■ Set exercise: Rewrite the listing below with "collectors" changed to "collected by" everywhere it occurs, keeping every other line unchanged.

— Begin Extracted material —

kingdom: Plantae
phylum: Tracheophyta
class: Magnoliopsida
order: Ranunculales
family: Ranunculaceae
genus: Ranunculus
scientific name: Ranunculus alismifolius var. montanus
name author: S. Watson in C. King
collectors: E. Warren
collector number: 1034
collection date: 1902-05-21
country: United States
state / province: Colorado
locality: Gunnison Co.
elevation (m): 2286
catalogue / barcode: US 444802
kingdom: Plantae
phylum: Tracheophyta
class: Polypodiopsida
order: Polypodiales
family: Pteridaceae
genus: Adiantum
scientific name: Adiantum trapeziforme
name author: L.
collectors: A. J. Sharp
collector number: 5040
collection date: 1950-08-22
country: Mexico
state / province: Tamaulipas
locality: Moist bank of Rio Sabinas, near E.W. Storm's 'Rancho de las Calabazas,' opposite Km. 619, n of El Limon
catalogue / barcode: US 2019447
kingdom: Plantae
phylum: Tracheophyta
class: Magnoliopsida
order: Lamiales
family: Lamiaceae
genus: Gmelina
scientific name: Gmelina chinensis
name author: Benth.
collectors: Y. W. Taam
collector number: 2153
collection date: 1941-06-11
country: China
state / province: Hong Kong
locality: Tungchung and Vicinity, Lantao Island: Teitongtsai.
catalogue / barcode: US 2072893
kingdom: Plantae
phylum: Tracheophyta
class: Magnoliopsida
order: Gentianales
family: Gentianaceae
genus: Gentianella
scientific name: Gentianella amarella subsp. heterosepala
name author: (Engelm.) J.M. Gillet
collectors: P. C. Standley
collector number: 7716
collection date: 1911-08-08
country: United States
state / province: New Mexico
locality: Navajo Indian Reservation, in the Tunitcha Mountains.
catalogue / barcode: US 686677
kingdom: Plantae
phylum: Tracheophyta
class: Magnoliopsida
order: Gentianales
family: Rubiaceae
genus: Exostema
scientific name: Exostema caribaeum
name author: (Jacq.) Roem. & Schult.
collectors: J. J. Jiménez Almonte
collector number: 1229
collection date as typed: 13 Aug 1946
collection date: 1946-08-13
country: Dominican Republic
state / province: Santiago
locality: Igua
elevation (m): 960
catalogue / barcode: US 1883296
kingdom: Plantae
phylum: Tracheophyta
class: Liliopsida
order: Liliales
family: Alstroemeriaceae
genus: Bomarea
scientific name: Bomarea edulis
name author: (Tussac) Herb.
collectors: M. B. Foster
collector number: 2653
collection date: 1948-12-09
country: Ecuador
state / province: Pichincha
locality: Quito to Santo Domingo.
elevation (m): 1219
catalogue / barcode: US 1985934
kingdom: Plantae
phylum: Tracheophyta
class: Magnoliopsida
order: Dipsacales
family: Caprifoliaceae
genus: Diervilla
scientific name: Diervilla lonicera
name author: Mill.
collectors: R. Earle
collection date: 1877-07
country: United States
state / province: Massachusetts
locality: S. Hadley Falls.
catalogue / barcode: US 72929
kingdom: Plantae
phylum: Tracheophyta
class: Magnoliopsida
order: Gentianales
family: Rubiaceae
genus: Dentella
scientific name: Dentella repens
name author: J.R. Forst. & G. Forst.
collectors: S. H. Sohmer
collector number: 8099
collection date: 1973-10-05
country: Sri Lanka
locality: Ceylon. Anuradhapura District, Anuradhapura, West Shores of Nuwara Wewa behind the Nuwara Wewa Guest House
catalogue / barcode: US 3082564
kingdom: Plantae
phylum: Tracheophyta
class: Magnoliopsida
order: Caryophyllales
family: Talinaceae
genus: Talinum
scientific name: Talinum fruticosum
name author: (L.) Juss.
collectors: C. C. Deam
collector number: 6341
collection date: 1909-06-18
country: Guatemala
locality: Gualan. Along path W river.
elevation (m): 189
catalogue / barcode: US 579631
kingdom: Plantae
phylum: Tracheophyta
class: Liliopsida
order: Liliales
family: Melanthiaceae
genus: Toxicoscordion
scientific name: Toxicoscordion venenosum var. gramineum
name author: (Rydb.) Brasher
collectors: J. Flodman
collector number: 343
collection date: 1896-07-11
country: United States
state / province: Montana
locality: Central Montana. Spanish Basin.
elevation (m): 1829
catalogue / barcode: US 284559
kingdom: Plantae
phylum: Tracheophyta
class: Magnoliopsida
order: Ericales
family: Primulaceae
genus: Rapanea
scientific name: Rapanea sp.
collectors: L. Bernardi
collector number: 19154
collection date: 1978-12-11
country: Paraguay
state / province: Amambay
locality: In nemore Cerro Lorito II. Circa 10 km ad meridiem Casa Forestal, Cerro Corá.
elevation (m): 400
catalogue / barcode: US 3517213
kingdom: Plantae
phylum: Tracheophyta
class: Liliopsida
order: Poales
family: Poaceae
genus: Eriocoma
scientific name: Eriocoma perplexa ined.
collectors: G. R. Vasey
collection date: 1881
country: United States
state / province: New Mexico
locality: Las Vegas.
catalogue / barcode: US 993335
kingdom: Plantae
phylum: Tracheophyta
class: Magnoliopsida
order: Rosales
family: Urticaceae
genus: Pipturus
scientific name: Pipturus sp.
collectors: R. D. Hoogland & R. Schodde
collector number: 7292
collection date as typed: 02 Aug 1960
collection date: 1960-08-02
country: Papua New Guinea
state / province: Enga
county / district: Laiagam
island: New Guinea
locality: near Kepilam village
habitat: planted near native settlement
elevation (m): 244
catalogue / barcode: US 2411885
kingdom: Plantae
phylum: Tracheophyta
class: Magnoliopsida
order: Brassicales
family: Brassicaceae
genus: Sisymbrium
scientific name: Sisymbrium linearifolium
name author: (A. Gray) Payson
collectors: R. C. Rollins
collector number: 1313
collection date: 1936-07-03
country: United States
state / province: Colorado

— End Extracted material —

■ Correct response:
kingdom: Plantae
phylum: Tracheophyta
class: Magnoliopsida
order: Ranunculales
family: Ranunculaceae
genus: Ranunculus
scientific name: Ranunculus alismifolius var. montanus
name author: S. Watson in C. King
collected by: E. Warren
collector number: 1034
collection date: 1902-05-21
country: United States
state / province: Colorado
locality: Gunnison Co.
elevation (m): 2286
catalogue / barcode: US 444802
kingdom: Plantae
phylum: Tracheophyta
class: Polypodiopsida
order: Polypodiales
family: Pteridaceae
genus: Adiantum
scientific name: Adiantum trapeziforme
name author: L.
collected by: A. J. Sharp
collector number: 5040
collection date: 1950-08-22
country: Mexico
state / province: Tamaulipas
locality: Moist bank of Rio Sabinas, near E.W. Storm's 'Rancho de las Calabazas,' opposite Km. 619, n of El Limon
catalogue / barcode: US 2019447
kingdom: Plantae
phylum: Tracheophyta
class: Magnoliopsida
order: Lamiales
family: Lamiaceae
genus: Gmelina
scientific name: Gmelina chinensis
name author: Benth.
collected by: Y. W. Taam
collector number: 2153
collection date: 1941-06-11
country: China
state / province: Hong Kong
locality: Tungchung and Vicinity, Lantao Island: Teitongtsai.
catalogue / barcode: US 2072893
kingdom: Plantae
phylum: Tracheophyta
class: Magnoliopsida
order: Gentianales
family: Gentianaceae
genus: Gentianella
scientific name: Gentianella amarella subsp. heterosepala
name author: (Engelm.) J.M. Gillet
collected by: P. C. Standley
collector number: 7716
collection date: 1911-08-08
country: United States
state / province: New Mexico
locality: Navajo Indian Reservation, in the Tunitcha Mountains.
catalogue / barcode: US 686677
kingdom: Plantae
phylum: Tracheophyta
class: Magnoliopsida
order: Gentianales
family: Rubiaceae
genus: Exostema
scientific name: Exostema caribaeum
name author: (Jacq.) Roem. & Schult.
collected by: J. J. Jiménez Almonte
collector number: 1229
collection date as typed: 13 Aug 1946
collection date: 1946-08-13
country: Dominican Republic
state / province: Santiago
locality: Igua
elevation (m): 960
catalogue / barcode: US 1883296
kingdom: Plantae
phylum: Tracheophyta
class: Liliopsida
order: Liliales
family: Alstroemeriaceae
genus: Bomarea
scientific name: Bomarea edulis
name author: (Tussac) Herb.
collected by: M. B. Foster
collector number: 2653
collection date: 1948-12-09
country: Ecuador
state / province: Pichincha
locality: Quito to Santo Domingo.
elevation (m): 1219
catalogue / barcode: US 1985934
kingdom: Plantae
phylum: Tracheophyta
class: Magnoliopsida
order: Dipsacales
family: Caprifoliaceae
genus: Diervilla
scientific name: Diervilla lonicera
name author: Mill.
collected by: R. Earle
collection date: 1877-07
country: United States
state / province: Massachusetts
locality: S. Hadley Falls.
catalogue / barcode: US 72929
kingdom: Plantae
phylum: Tracheophyta
class: Magnoliopsida
order: Gentianales
family: Rubiaceae
genus: Dentella
scientific name: Dentella repens
name author: J.R. Forst. & G. Forst.
collected by: S. H. Sohmer
collector number: 8099
collection date: 1973-10-05
country: Sri Lanka
locality: Ceylon. Anuradhapura District, Anuradhapura, West Shores of Nuwara Wewa behind the Nuwara Wewa Guest House
catalogue / barcode: US 3082564
kingdom: Plantae
phylum: Tracheophyta
class: Magnoliopsida
order: Caryophyllales
family: Talinaceae
genus: Talinum
scientific name: Talinum fruticosum
name author: (L.) Juss.
collected by: C. C. Deam
collector number: 6341
collection date: 1909-06-18
country: Guatemala
locality: Gualan. Along path W river.
elevation (m): 189
catalogue / barcode: US 579631
kingdom: Plantae
phylum: Tracheophyta
class: Liliopsida
order: Liliales
family: Melanthiaceae
genus: Toxicoscordion
scientific name: Toxicoscordion venenosum var. gramineum
name author: (Rydb.) Brasher
collected by: J. Flodman
collector number: 343
collection date: 1896-07-11
country: United States
state / province: Montana
locality: Central Montana. Spanish Basin.
elevation (m): 1829
catalogue / barcode: US 284559
kingdom: Plantae
phylum: Tracheophyta
class: Magnoliopsida
order: Ericales
family: Primulaceae
genus: Rapanea
scientific name: Rapanea sp.
collected by: L. Bernardi
collector number: 19154
collection date: 1978-12-11
country: Paraguay
state / province: Amambay
locality: In nemore Cerro Lorito II. Circa 10 km ad meridiem Casa Forestal, Cerro Corá.
elevation (m): 400
catalogue / barcode: US 3517213
kingdom: Plantae
phylum: Tracheophyta
class: Liliopsida
order: Poales
family: Poaceae
genus: Eriocoma
scientific name: Eriocoma perplexa ined.
collected by: G. R. Vasey
collection date: 1881
country: United States
state / province: New Mexico
locality: Las Vegas.
catalogue / barcode: US 993335
kingdom: Plantae
phylum: Tracheophyta
class: Magnoliopsida
order: Rosales
family: Urticaceae
genus: Pipturus
scientific name: Pipturus sp.
collected by: R. D. Hoogland & R. Schodde
collector number: 7292
collection date as typed: 02 Aug 1960
collection date: 1960-08-02
country: Papua New Guinea
state / province: Enga
county / district: Laiagam
island: New Guinea
locality: near Kepilam village
habitat: planted near native settlement
elevation (m): 244
catalogue / barcode: US 2411885
kingdom: Plantae
phylum: Tracheophyta
class: Magnoliopsida
order: Brassicales
family: Brassicaceae
genus: Sisymbrium
scientific name: Sisymbrium linearifolium
name author: (A. Gray) Payson
collected by: R. C. Rollins
collector number: 1313
collection date: 1936-07-03
country: United States
state / province: Colorado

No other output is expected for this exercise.